[Items from a data source]
===============
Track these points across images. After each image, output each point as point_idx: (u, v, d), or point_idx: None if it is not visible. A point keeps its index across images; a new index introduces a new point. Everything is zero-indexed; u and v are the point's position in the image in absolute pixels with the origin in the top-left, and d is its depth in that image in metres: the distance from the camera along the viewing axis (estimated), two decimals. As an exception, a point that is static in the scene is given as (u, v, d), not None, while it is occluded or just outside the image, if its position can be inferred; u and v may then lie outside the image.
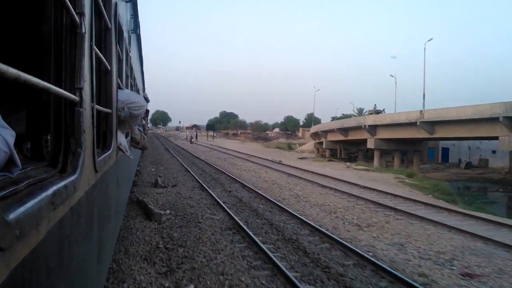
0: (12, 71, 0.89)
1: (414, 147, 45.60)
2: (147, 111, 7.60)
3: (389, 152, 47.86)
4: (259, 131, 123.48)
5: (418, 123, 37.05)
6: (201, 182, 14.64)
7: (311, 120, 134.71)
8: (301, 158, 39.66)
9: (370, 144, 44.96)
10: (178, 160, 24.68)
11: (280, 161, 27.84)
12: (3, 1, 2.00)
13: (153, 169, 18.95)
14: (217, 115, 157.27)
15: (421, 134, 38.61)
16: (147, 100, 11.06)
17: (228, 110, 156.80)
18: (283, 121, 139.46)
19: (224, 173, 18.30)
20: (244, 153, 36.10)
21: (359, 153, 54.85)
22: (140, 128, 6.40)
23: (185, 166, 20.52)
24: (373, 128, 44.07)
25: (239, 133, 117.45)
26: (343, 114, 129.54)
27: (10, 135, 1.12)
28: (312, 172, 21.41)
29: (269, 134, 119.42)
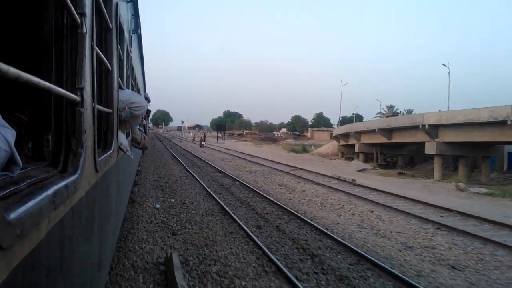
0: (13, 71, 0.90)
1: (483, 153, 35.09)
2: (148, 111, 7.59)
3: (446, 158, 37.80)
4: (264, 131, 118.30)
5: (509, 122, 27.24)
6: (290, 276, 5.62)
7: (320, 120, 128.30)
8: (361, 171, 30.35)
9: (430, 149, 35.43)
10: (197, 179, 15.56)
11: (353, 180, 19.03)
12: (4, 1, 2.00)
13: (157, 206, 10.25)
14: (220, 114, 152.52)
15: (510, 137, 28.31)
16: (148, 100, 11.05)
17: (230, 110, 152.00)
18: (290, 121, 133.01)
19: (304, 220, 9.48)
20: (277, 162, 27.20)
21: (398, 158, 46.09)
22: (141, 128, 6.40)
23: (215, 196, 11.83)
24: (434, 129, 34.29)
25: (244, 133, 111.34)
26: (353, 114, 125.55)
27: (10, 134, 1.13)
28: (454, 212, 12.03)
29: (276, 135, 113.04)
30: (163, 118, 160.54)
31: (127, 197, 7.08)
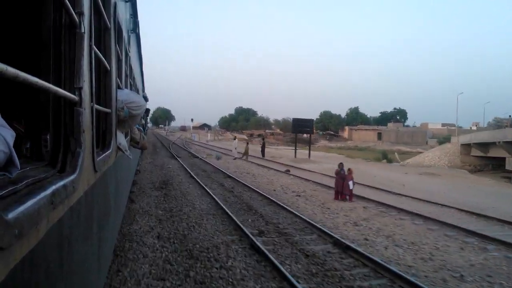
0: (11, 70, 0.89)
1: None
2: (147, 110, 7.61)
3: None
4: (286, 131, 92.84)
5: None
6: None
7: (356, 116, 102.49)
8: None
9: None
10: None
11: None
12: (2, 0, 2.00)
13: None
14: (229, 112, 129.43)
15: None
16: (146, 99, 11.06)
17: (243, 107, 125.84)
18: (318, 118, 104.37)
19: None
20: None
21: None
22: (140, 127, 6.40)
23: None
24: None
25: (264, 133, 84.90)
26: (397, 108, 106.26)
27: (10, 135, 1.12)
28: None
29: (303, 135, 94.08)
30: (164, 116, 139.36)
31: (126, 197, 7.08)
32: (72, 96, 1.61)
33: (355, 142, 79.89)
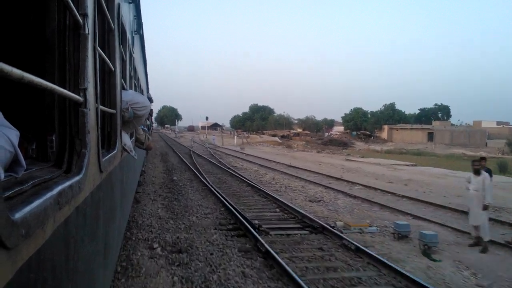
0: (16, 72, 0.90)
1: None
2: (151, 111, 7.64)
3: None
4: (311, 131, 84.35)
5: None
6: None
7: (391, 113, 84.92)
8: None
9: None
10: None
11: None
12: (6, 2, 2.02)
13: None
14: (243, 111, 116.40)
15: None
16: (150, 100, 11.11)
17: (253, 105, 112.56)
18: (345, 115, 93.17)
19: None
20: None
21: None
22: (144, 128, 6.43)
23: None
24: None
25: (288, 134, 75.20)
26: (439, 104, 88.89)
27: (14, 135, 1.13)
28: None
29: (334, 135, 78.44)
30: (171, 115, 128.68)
===============
Write the records out again exactly as shown above, keeping no pictures.

Reply
Track these points across images. After each image, output each point as point_idx: (u, v, d), or point_idx: None if it is not visible. A point keeps its index across images; a new index introduces a new point. Everything is zero-indexed; u and v are the point's position in the image in absolute pixels with the origin in the top-left, and d is its depth in that image in metres: the distance from the camera along the viewing axis (estimated), two decimals. As an exception, a point that is static in the scene is given as (u, v, d), not None, while it is occluded or just outside the image, if its position can be inferred; u and v may then lie outside the image.
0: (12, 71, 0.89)
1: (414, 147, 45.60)
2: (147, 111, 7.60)
3: (389, 152, 47.86)
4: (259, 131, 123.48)
5: (418, 123, 37.05)
6: (201, 182, 14.64)
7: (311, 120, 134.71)
8: (301, 158, 39.66)
9: (370, 144, 44.96)
10: (178, 160, 24.68)
11: (280, 161, 27.84)
12: (3, 1, 2.00)
13: (153, 169, 18.95)
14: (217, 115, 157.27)
15: (421, 134, 38.61)
16: (147, 100, 11.06)
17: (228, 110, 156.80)
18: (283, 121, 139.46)
19: (224, 173, 18.30)
20: (244, 153, 36.10)
21: (359, 153, 54.85)
22: (140, 128, 6.40)
23: (185, 166, 20.52)
24: (373, 128, 44.07)
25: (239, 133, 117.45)
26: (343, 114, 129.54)
27: (10, 135, 1.12)
28: (312, 172, 21.41)
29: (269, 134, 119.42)
0: (13, 71, 0.90)
1: (483, 153, 35.09)
2: (148, 111, 7.59)
3: (446, 158, 37.80)
4: (264, 131, 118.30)
5: (509, 122, 27.24)
6: (290, 276, 5.62)
7: (320, 120, 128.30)
8: (361, 171, 30.35)
9: (430, 149, 35.43)
10: (197, 179, 15.56)
11: (353, 180, 19.03)
12: (4, 1, 2.00)
13: (157, 206, 10.25)
14: (220, 114, 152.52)
15: (510, 137, 28.31)
16: (148, 100, 11.05)
17: (230, 110, 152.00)
18: (290, 121, 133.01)
19: (304, 220, 9.48)
20: (277, 162, 27.20)
21: (398, 158, 46.09)
22: (141, 128, 6.40)
23: (215, 196, 11.83)
24: (434, 129, 34.29)
25: (244, 133, 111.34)
26: (353, 114, 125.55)
27: (10, 134, 1.13)
28: (454, 212, 12.03)
29: (276, 135, 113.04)
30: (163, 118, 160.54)
31: (127, 197, 7.08)
0: (11, 70, 0.89)
1: None
2: (147, 110, 7.61)
3: None
4: (286, 131, 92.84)
5: None
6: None
7: (356, 116, 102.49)
8: None
9: None
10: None
11: None
12: (2, 0, 2.00)
13: None
14: (229, 112, 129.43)
15: None
16: (146, 99, 11.06)
17: (243, 107, 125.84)
18: (318, 118, 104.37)
19: None
20: None
21: None
22: (140, 127, 6.40)
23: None
24: None
25: (264, 133, 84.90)
26: (397, 108, 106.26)
27: (10, 135, 1.12)
28: None
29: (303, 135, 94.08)
30: (164, 116, 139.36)
31: (126, 197, 7.08)
32: (72, 96, 1.61)
33: (355, 142, 79.89)
0: (16, 72, 0.90)
1: None
2: (151, 111, 7.64)
3: None
4: (311, 131, 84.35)
5: None
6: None
7: (391, 113, 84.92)
8: None
9: None
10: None
11: None
12: (6, 2, 2.02)
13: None
14: (243, 111, 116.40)
15: None
16: (150, 100, 11.11)
17: (253, 105, 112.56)
18: (345, 115, 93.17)
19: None
20: None
21: None
22: (144, 128, 6.43)
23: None
24: None
25: (288, 134, 75.20)
26: (439, 104, 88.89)
27: (14, 135, 1.13)
28: None
29: (334, 135, 78.44)
30: (171, 115, 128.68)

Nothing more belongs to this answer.